*PROVIDED TEXT*
Managed Streaming for Kafka (MSK)

Get started with Managed Streaming for Kafka (MSK) on LocalStack

Introduction

Managed Streaming for Apache Kafka (MSK) is a fully managed Apache Kafka service that allows you to build and run applications that process streaming data. MSK offers a centralized platform to facilitate seamless communication between various AWS services and applications through event-driven architectures, facilitating data ingestion, processing, and analytics for various applications. MSK also features automatic scaling and built-in monitoring, allowing users to build robust, high-throughput data pipelines.

LocalStack allows you to use the MSK APIs in your local environment to spin up Kafka clusters on the local machine, create topics for exchanging messages, and define event source mappings that trigger Lambda functions when messages are received on a certain topic. The supported APIs are available on our API coverage page, which provides information on the extent of MSK’s integration with LocalStack.

Getting started

This guide is designed for users new to Managed Streaming for Kafka and assumes basic knowledge of the AWS CLI and our awslocal wrapper script.

Start your LocalStack container using your preferred method. We will demonstrate how to configure an MSK Cluster locally, create a Kafka topic, and produce and consume messages.

*PROBLEMS AND TASKS*
1 > Print the passage of the MSK guide that opens with the words containing "Getting started" and closes with "and consume messages.".
2 > Does the MSK guide support each of these statements? Give yes or no for each, quoting the deciding words. (a) The guide expects readers to have basic familiarity with the AWS CLI. (b) LocalStack lets you set up event source mappings that invoke Lambda functions when messages arrive on a topic. (c) With MSK, users must scale their clusters by hand.
Rely only on the MSK guide above.

*DATA LISTING*
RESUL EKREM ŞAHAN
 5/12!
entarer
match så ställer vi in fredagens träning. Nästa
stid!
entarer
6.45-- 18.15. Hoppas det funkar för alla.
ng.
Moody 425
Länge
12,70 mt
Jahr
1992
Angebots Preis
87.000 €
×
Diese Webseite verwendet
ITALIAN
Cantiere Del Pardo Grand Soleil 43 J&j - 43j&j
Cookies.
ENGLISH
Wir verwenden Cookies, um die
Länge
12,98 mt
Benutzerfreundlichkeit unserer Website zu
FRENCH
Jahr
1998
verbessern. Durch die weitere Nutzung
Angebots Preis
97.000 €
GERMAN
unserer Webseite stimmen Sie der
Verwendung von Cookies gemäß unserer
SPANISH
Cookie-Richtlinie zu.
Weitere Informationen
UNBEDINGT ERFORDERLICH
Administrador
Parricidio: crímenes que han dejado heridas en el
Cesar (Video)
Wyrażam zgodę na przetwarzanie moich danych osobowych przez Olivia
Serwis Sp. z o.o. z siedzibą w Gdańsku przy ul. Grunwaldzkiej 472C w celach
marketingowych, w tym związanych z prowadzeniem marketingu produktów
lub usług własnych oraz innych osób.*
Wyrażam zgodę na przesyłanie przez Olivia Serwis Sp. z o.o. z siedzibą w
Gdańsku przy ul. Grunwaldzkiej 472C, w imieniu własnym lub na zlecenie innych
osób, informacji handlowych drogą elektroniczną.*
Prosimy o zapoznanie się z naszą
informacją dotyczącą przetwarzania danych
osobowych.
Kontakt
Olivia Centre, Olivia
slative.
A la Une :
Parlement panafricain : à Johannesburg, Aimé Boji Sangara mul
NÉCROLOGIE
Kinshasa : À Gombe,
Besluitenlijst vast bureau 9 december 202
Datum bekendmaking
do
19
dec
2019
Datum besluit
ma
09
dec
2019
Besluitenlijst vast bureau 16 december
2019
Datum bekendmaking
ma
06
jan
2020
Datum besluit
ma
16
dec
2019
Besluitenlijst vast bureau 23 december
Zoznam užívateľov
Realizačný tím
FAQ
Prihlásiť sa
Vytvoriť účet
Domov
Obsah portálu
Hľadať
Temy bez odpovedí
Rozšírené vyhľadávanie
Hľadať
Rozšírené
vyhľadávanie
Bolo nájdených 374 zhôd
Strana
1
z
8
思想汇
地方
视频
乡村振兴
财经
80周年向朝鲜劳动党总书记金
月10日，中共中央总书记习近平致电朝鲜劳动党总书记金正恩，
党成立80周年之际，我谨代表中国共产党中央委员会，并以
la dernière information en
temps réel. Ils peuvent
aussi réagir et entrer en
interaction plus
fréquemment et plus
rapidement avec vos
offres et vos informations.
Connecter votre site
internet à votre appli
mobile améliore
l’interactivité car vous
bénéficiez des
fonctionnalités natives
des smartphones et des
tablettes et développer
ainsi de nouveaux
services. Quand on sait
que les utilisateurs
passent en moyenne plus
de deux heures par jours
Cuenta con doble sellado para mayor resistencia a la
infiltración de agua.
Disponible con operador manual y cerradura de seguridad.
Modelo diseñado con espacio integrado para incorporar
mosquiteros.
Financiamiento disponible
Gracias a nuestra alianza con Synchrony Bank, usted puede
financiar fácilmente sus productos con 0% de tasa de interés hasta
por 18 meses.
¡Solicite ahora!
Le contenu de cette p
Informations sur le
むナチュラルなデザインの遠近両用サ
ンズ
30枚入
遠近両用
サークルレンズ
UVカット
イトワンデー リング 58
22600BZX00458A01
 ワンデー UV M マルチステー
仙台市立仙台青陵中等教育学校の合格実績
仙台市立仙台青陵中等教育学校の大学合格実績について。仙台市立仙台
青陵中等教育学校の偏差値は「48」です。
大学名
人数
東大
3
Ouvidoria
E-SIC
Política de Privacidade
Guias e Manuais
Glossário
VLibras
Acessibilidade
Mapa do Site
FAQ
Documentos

*SOLUTION LIST*
1 >
Getting started

This guide is designed for users new to Managed Streaming for Kafka and assumes basic knowledge of the AWS CLI and our awslocal wrapper script.

Start your LocalStack container using your preferred method. We will demonstrate how to configure an MSK Cluster locally, create a Kafka topic, and produce and consume messages.

2 >
(a) Yes: "assumes basic knowledge of the AWS CLI and our awslocal wrapper script."
(b) Yes: "define event source mappings that trigger Lambda functions when messages are received on a certain topic."
(c) No: "MSK also features automatic scaling and built-in monitoring."